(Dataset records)
<<<<

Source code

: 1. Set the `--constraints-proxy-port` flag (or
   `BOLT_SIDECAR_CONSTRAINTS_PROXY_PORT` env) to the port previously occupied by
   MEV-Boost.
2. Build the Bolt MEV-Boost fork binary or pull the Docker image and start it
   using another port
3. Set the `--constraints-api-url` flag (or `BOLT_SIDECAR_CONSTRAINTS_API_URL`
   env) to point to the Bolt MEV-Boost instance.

>>>>

**INSTRUCTION:**
For every line of the records with the string "port", add one to a tally; give the final tally alone.

**ANSWER BELOW:**
3